**** Excerpted passage ****
How do you keep things sounding exciting eleven albums into your career? Do you go down the In Flames route and take stab at what you think the kids like these days with the resulting product looking much like you’ve tried to build a house opposite a boat on a river that keeps moving? Or maybe you take the Cannibal Corpse route and release the same album every three years and hope no-one notices? Or do you just create something unapologetically awful born out of obligation and apathy, or a blatant need to line a pocket?

What you should actually do is what Soilwork do. Take the elements that worked for you in the past, combine them with new influences, experience and ideas and release something actually memorable, interesting and enjoyable. Amorphis and Dark Tranquillity fit rather snugly into this bracket too.

Soilwork have evolved constantly and consistently since their inception in the mid-nineties. Emerging at first with a fast-tempo thrashy approach to melodic death metal, transitioning to more palatable alternative metal leaning tropes in the early 2000’s, garnering the band a significant following to continuing to pioneer the same path as In Flames around the same time. 2013’s The Living Infinite saw a reinvigorated line-up and entirely new approach to the classic Soilwork sound; centering on unpredictable song structures, genre-blending antics, contrasting vocals, top-tier musicianship and crisp production, leading it and it’s follow-up, the stunning The Ride Majestic to sound like a bizarre blend of old-school anthemic hard rock, modern progressive metal and old-school thrash-death metal.

I and many others would agree that Soilwork have been creating their best material in recent years. So where does Verkligheten; the bands much anticipated release and longest gap between releases fit on this Swedish flavoured line-graph?

Verkligheten in many ways strikes a resemblance to its two predecessors. The songwriting is fluid and dynamic; the vocals soaring, sing-a-long and catchy as fuck; the chorus’ epic; the solo’s gorgeous; the riffing progressive tinged and anthemic. All the elements that made The Ride Majestic are there, mostly.

I feel that Verkligheten lends itself more heavily towards the ‘hard rock’ vibe of latter-day Soilwork than the progressive melodeath side, and that’s fine because the balance is still just about in check, it’s really up to you as to whether you prefer your Soilwork with more blast beats and tremolo than almost AC/DC reminiscent rock riffs and vice versa. Tracks like “Bleeder Despoiler” and “When the Universe Spoke” are past paced melodeath offerings whilst “Full Moon Shoals” dances through multiple styles and ideas over the course of its run-time. “Stalfagel” introduces synth-edge to the melting pot while late album highlights – the strings dominated “Needles and Kin” and the pop oriented “You Aquiver” add further spice to the eclectic Soilwork pot.
**** Information given ****
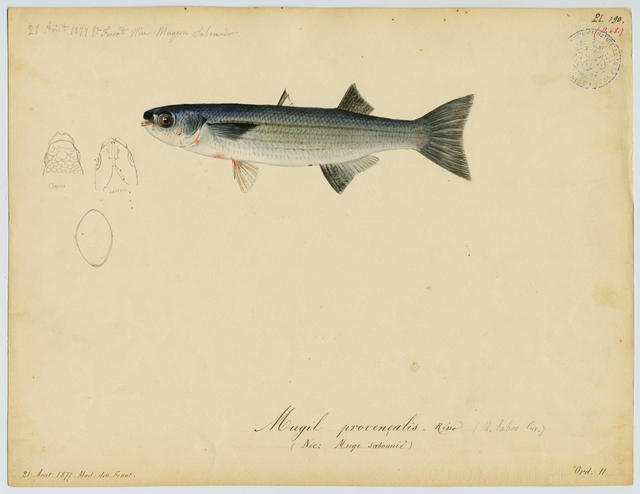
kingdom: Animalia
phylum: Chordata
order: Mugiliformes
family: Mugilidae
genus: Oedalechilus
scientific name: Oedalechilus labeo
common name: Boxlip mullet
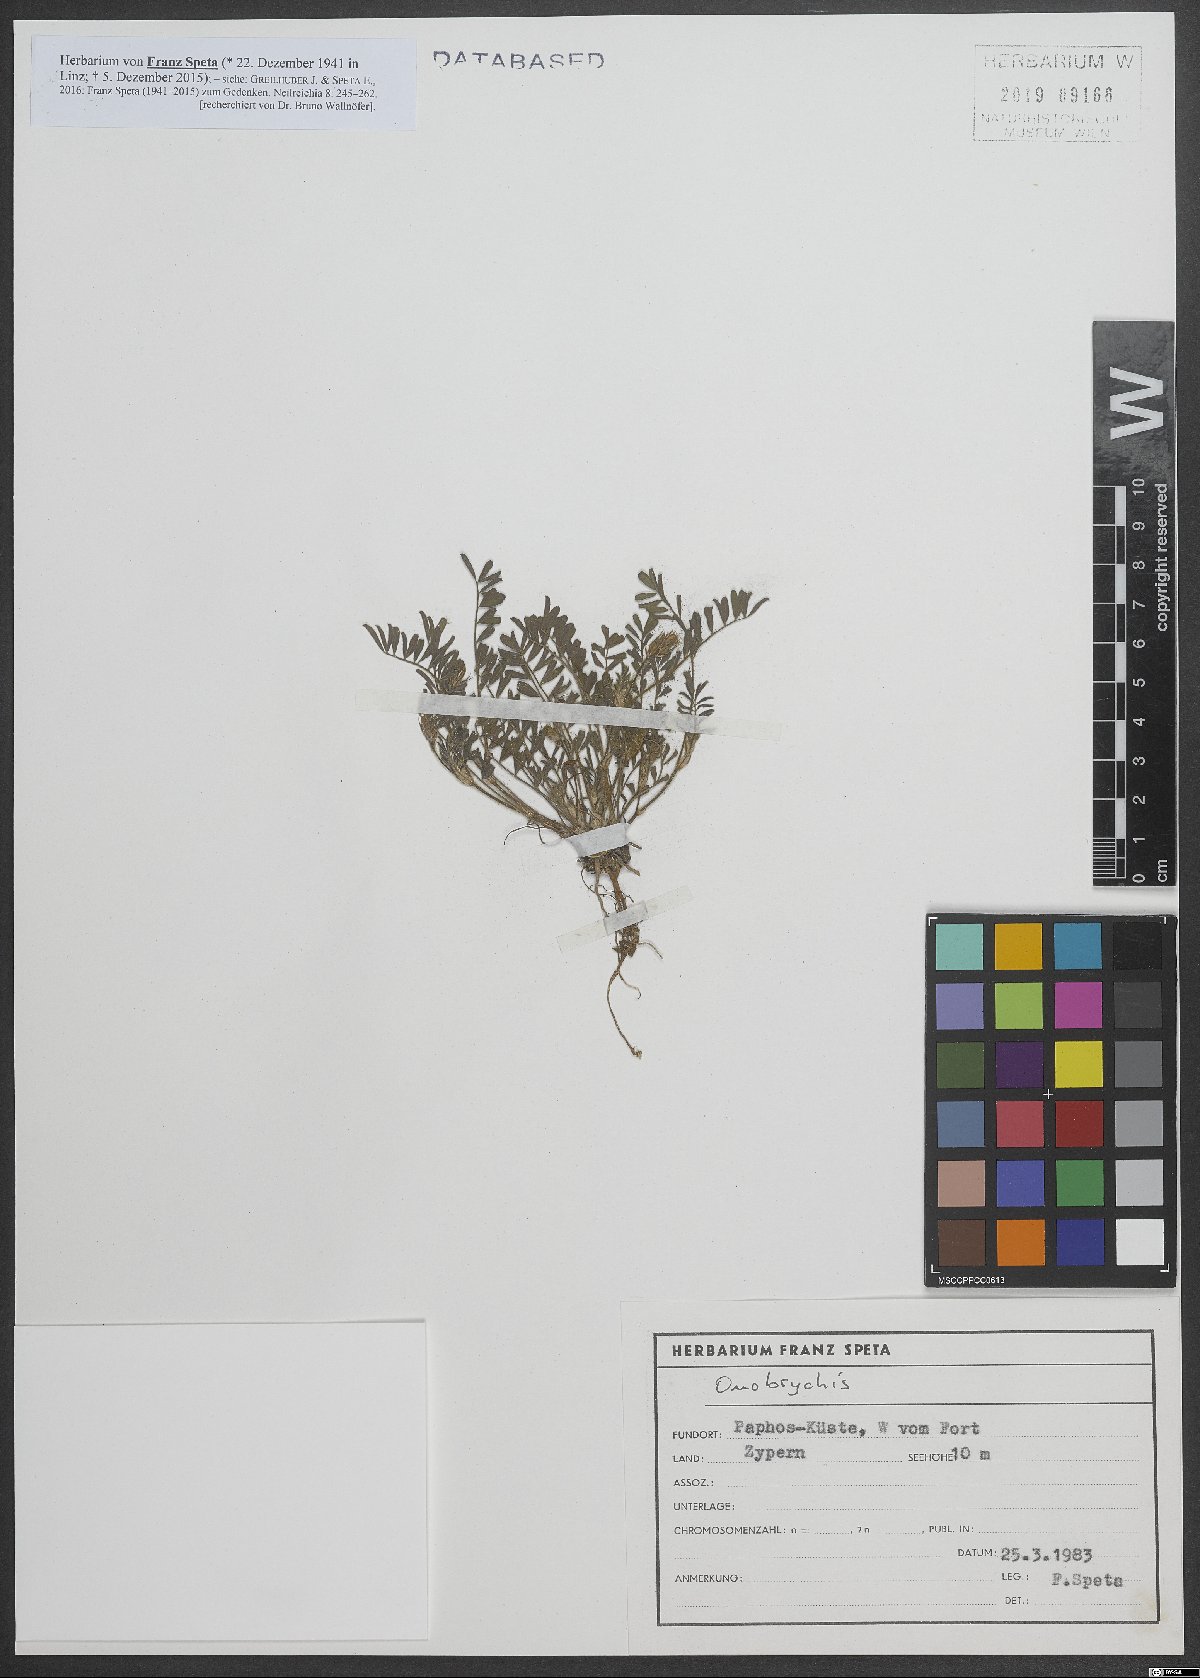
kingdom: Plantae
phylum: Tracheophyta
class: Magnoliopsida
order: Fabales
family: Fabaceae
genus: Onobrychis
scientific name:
****
*Instruction 1*:
Answer from the Soilwork review:
(a) When did Soilwork form?
(b) Which 2013 album brought a reinvigorated line-up?
(c) Which track brings synth-edge to the mix?
*Instruction 2*: Output the part of the listing that opens with the line containing "genus: Oedalechilus" and runs through the end of the listing as a Markdown table with columns Row and Entry. Leave out blank lines and pictures.
The review and the listing come from unrelated sources.

*Finished answer 1*:
(a) In the mid-nineties.
(b) The Living Infinite.
(c) "Stalfagel".

*Finished answer 2*:
| Row | Entry |
|---|---|
| 1 | genus: Oedalechilus |
| 2 | scientific name: Oedalechilus labeo |
| 3 | common name: Boxlip mullet |
| 4 | kingdom: Plantae |
| 5 | phylum: Tracheophyta |
| 6 | class: Magnoliopsida |
| 7 | order: Fabales |
| 8 | family: Fabaceae |
| 9 | genus: Onobrychis |
| 10 | scientific name: |